▶ _Texto de origen_
* * *

Pues éste, naturalmente, los utiliza para sus
fines, les autoriza
a que muestren
su enorme
potencial de insociabilidad,
de soledad y, sin embargo,
de solidaridad de clase. En tal sentido,
Susa la Culona, el manco Guzmán,
Sasa, madre Andreíta Casiana, Meñique Revirado o «el mayor de los Ravelo» están presentes en función primera de realidad,
de primera enseñanza, al mismo
tiempo que en su segunda función de exceso humorístico
del autor.
Se
comportan como pequeños Gulliver, Robinsón o Calibán, funcionando
siempre como personajes de literatura parabólica, probando
las
tesis de su autor y dueño. Estos personajes delatan conflictos psicológicos y
sociales que, evidentemente, el autor está lejos de poder resolver, aunque
lo intenta.

* * *

▶ _Datos proporcionados_

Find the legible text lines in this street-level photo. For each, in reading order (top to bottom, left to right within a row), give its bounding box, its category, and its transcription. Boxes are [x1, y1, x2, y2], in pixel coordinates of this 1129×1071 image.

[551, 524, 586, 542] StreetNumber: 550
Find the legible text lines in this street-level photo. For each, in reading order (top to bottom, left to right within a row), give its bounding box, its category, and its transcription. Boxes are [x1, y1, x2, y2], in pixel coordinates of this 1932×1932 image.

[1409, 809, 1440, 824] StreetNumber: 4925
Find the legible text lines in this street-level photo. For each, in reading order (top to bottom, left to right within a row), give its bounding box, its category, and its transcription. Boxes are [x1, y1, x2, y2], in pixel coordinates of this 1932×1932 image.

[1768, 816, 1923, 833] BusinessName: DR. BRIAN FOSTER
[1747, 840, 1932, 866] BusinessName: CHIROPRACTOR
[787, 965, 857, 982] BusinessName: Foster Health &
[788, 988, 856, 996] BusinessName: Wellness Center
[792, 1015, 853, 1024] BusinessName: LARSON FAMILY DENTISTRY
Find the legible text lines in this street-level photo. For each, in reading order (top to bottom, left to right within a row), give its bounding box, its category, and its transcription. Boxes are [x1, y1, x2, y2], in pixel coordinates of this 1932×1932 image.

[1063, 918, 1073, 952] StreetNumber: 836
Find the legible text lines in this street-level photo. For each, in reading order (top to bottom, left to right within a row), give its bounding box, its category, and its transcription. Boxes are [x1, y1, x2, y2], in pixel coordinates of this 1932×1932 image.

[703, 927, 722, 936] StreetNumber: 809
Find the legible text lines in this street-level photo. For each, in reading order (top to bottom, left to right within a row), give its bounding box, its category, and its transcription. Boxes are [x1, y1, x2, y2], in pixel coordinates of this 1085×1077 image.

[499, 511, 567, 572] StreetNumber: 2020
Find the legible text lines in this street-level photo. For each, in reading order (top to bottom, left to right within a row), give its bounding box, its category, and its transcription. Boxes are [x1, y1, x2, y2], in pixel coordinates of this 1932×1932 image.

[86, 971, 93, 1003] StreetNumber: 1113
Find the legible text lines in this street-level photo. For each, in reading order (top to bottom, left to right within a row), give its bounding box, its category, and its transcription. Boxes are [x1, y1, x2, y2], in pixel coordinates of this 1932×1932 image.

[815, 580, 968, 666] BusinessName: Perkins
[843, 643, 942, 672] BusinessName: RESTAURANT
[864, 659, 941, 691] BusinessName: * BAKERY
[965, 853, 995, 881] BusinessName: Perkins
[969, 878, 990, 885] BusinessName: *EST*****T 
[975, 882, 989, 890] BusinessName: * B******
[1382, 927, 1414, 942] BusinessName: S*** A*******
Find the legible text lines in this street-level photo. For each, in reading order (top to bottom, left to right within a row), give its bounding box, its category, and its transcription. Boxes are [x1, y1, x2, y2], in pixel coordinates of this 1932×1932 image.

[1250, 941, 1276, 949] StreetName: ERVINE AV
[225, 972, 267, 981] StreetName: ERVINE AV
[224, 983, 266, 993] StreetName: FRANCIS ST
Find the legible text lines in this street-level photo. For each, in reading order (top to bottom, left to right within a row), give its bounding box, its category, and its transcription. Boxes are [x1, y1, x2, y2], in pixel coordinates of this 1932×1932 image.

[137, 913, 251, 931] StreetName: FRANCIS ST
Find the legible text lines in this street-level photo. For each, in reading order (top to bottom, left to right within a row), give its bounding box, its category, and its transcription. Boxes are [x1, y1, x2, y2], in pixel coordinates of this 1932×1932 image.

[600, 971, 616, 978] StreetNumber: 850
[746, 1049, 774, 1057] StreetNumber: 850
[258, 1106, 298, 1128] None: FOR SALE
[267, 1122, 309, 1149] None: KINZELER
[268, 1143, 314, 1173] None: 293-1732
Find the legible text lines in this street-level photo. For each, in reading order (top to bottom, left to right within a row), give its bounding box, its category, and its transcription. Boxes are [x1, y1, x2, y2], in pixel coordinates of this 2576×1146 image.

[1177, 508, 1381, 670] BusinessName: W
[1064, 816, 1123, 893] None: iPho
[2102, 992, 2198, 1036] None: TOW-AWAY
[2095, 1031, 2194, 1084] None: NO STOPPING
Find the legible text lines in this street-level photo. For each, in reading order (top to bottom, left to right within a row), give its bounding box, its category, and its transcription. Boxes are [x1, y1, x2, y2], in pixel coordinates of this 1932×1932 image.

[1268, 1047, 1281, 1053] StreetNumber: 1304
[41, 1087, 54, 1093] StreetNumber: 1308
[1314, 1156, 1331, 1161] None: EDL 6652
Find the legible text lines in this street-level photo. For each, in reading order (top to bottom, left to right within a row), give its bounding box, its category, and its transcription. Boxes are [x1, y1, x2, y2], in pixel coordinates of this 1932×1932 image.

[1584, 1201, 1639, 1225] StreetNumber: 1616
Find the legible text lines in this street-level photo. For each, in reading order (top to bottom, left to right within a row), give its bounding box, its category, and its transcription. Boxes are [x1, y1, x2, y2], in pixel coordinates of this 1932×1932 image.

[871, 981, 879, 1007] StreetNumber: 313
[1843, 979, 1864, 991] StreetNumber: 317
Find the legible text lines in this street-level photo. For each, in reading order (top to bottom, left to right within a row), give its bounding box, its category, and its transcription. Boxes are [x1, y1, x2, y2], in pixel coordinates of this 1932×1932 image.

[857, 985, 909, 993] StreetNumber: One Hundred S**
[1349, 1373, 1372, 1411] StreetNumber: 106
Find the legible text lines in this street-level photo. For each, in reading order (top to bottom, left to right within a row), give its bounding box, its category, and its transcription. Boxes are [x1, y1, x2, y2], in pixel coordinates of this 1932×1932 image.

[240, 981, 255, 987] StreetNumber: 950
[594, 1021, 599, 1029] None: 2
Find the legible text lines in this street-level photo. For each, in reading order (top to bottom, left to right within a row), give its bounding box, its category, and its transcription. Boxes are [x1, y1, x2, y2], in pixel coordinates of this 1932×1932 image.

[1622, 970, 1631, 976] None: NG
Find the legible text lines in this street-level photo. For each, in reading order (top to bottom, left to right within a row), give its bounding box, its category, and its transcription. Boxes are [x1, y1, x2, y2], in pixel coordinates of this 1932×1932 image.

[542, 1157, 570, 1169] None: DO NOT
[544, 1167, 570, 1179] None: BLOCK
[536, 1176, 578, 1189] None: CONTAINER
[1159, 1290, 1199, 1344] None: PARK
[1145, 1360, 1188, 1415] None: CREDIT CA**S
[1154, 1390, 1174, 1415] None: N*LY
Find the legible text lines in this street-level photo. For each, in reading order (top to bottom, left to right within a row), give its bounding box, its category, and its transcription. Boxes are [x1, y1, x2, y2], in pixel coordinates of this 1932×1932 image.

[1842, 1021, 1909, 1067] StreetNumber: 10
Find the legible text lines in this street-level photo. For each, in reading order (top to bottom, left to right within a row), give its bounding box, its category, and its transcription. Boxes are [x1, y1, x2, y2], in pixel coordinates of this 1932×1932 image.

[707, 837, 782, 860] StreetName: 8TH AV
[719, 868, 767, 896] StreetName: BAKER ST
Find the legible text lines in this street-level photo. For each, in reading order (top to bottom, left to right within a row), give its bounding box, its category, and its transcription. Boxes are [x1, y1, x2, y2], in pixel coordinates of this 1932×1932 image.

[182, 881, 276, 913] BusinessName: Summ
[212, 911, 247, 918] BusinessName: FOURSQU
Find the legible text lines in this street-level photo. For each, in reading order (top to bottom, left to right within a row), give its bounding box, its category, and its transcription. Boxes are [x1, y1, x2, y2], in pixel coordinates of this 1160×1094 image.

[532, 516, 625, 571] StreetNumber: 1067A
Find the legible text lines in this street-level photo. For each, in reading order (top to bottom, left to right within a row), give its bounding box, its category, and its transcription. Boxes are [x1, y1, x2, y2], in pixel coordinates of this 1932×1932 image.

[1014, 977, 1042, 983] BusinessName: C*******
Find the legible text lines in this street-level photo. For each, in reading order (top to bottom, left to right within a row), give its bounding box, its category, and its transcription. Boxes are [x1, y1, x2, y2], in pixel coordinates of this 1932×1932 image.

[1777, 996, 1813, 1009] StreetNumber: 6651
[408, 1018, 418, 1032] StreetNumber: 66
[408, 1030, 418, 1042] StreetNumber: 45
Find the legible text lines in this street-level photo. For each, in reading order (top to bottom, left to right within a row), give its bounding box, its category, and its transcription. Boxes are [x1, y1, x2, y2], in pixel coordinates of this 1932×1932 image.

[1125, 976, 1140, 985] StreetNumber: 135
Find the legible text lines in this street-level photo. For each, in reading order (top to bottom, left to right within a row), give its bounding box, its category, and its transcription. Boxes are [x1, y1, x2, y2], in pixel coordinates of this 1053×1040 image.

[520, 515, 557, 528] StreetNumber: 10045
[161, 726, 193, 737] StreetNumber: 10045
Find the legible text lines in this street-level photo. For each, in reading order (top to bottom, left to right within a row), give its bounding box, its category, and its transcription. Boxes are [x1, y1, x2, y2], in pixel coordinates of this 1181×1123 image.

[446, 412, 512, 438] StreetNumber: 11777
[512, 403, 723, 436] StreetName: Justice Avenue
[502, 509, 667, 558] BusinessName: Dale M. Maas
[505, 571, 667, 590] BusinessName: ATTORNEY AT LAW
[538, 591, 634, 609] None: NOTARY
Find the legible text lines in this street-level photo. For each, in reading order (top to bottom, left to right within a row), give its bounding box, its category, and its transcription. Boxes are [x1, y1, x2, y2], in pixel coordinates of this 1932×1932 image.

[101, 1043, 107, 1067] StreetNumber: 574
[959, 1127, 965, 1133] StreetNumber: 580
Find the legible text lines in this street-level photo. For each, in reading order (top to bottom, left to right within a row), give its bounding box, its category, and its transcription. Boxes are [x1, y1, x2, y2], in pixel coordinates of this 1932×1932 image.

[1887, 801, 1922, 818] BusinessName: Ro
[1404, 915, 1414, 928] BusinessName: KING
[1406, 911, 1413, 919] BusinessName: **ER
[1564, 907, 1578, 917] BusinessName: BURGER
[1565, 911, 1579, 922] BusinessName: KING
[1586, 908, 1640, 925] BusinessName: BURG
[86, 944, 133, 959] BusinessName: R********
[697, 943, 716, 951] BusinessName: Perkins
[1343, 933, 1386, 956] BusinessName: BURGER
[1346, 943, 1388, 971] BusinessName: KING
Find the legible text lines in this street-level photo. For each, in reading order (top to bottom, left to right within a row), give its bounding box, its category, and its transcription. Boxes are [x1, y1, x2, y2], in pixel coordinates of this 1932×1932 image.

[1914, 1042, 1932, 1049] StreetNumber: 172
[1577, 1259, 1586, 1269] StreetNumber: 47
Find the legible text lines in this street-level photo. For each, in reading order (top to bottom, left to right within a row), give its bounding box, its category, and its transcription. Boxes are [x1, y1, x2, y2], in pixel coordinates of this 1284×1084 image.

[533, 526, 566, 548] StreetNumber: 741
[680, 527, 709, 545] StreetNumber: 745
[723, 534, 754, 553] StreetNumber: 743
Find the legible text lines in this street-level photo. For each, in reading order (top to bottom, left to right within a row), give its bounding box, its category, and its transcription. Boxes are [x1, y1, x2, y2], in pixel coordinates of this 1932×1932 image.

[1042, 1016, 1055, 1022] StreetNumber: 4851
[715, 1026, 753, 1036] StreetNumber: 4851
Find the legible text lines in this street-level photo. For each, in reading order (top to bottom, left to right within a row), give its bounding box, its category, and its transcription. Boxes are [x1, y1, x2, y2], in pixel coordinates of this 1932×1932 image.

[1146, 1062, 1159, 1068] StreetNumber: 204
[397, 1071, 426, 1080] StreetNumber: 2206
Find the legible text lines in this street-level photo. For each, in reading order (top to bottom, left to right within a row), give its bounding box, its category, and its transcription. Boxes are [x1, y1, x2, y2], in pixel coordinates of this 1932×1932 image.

* * *

▶ _Tareas a realizar_
1. En el texto sobre los personajes del autor, ¿con qué figuras literarias se compara el comportamiento de Susa la Culona, el manco Guzmán y los demás?
2. Prolonga el texto sobre los personajes del autor a partir de su última oración.

▶ _Respuestas del ejercicio_
1. Con pequeños Gulliver, Robinsón o Calibán.

2.
Las parcelas donde Víctor Ramírez
puede incidir sobre una realidad social insatisfactoria
-con
intención de cambiarla-
son la
escritura y la
enseñanza,
sus dos pasiones exactas
y complementarias. A la primera la desdeñará como objeto
de
medro personal -resaltando si acaso
su función pedagógica-, prefiriendo ser socialmente irrelevante. En la
segunda vuelca su compromiso, no desdeñando presentar a sus alumnos la
propia literatura como
arma de doble filo.
Hemos llegado al punto en el
que debe concretarse cuál es el grado
exacto
de
lo que llamábamos su implicación en el campo
social,
con qué matices expresa
Ramírez su conciencia
social y cuáles serían sus postulados ideológicos. Estamos
frente a un autor que
toma su medio ambiente vital como
estereotipo y lo
hace telón de fondo que impulse otras historias
paralelas a la vida, para
él verdaderas, puesto que
esa
otra realidad opera
por analogía.
En efecto, Ramírez no sólo parece
querer
documentar
un estado de civilización
desde la experiencia
propia sino
que incluso quiere implicarse activamente en
ella, en función crítica, desplegando con crudeza
su conciencia social. No sólo
en la escritura, sino que
es
una actitud bastante
transparente en
su
vida personal, como
muestra en las entrevistas de prensa, radio o televisión. Se diría
que una única secuencia literarío- didáctico-ideológica da forma
a su fisonomía
total.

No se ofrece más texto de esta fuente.